Daneben braucht es Mehrheiten im politischen Raum. Oft finden sich Anknüpfungspunkte auch in anderen Parteien – so arbeitet schon seit mehreren Jahren etwa im Europaparlament die „Carbon Group“ mit Abgeordneten verschiedener Fraktionen an der Frage, wie ein grüneres Finanzsystem zu erreichen ist. Diese Formen der Zusammenarbeit und Allianzenbildung ist ohne Frage ein Teil des Erfolgsrezepts, das dafür gesorgt hat, dass das Thema in verhältnismäßig kurzer Zeit einen erheblichen Impact erzielt hat.

An vielen Orten in Europa haben Grüne bewiesen, Teil dieser wichtigen Bewegung zu sein. Mit der “Fossil Free 2016”-Kampagne der Europäischen Grünen Partei wird dies noch einmal unterstrichen. Zur ehrlichen Bestandsaufnahme gehört aber auch: In Teilen Europas – darunter insbesondere südliche und östliche Staaten – fruchtet das Divestment-Konzept bislang kaum. Dies mag teilweise mit strukturellen Unterschieden zu erklären sein, etwa eines geringeren Anteils kapitalgedeckter Vorsorgeleistungen des Staates oder Investitionen von Städten und Gemeinden.
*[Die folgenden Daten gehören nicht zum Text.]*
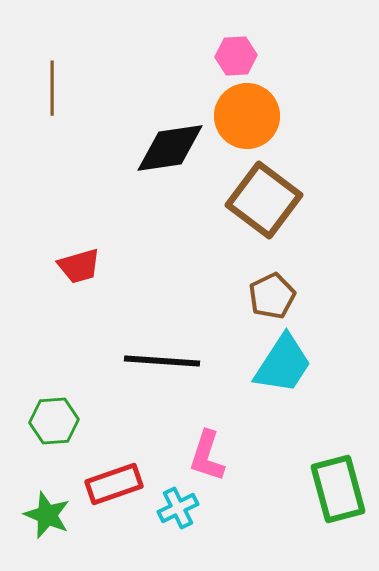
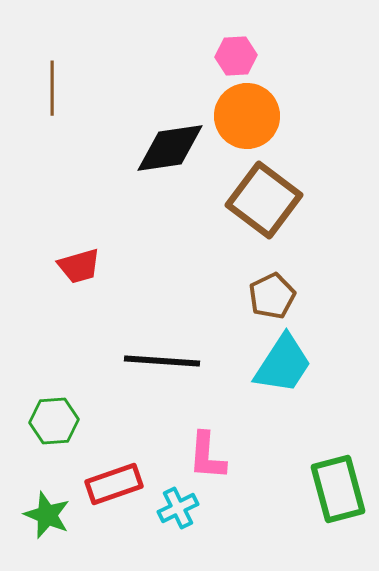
pink L-shape: rotated 14 degrees counterclockwise
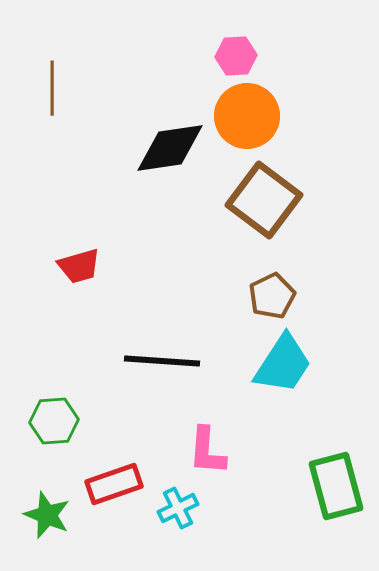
pink L-shape: moved 5 px up
green rectangle: moved 2 px left, 3 px up
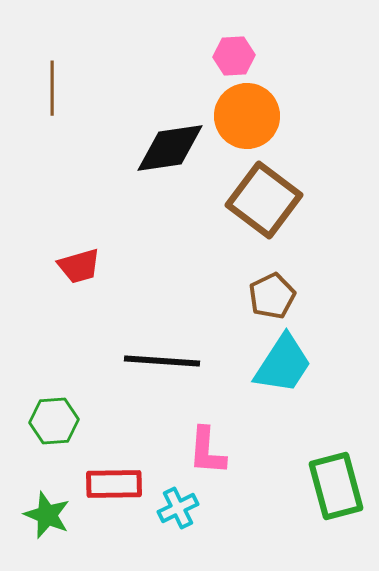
pink hexagon: moved 2 px left
red rectangle: rotated 18 degrees clockwise
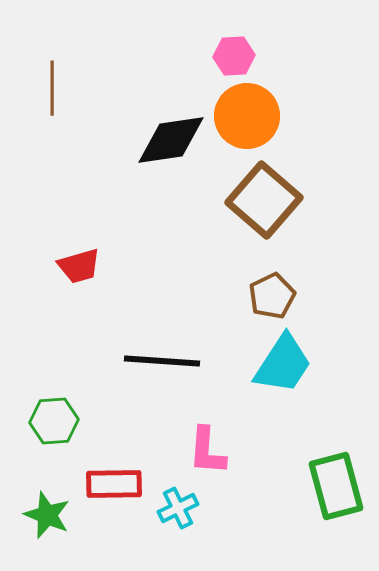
black diamond: moved 1 px right, 8 px up
brown square: rotated 4 degrees clockwise
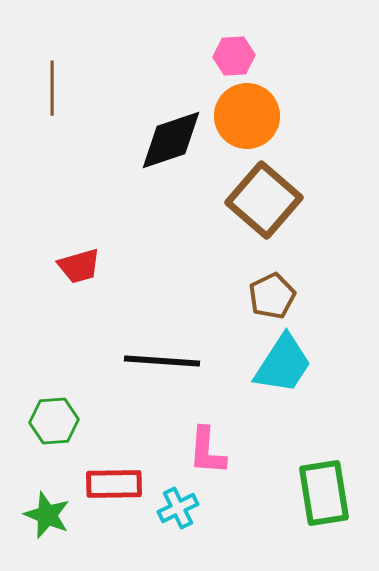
black diamond: rotated 10 degrees counterclockwise
green rectangle: moved 12 px left, 7 px down; rotated 6 degrees clockwise
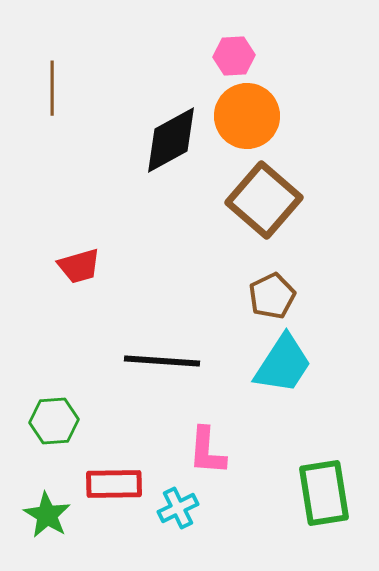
black diamond: rotated 10 degrees counterclockwise
green star: rotated 9 degrees clockwise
Dennoch lassen sich auch hier Hebel finden, um mittels Divestment den Kampf gegen den Klimawandel konkret werden zu lassen – zum Beispiel über staatliche Banken oder öffentliche Unternehmen, die in der Regel über Finanzanlagen verfügen. Auch wenn diese gering sein mögen: das politische Signal ist mindestens so entscheidend wie das finanzielle. Gerade in Staaten, in denen Klima- und Umweltpolitik einen bislang eher untergeordneten Stellenwert einnehmen, kann eine Divestment-Kampagne einen Teil dazu beitragen, diesem Thema Schwung zu geben.

Fazit

Die Divestment-Bewegung ist ein vergleichsweiser neuer, aber bereits sehr schlagkräftiger und dynamischer Akteur im Kampf gegen den Klimawandel. Indem klare Gegner und klare Ziele benannt werden, entfaltet die Klimabewegung an vielen Orten auf der Welt wieder eine neue Dynamik, gerade auch unter jüngeren Menschen. Die Doppelstrategie der Divestment-Bewegung sorgt für ungewöhnliche Allianzen mit Akteuren aus Politik und Finanzwirtschaft. Nur mit diesen vereinten Anstrengungen wird es auch gelingen, den politisch notwendigen Rahmen zu setzen, um die Finanzmärkte tatsächlich ergrünen zu lassen – eine entscheidende Voraussetzung im Kampf gegen den Klimawandel. Die Divestment-Bewegung wird daher immer mehr zum spannenden Akteur und wichtigen Bündnispartner – gerade auch für Grüne Parteien in Europa.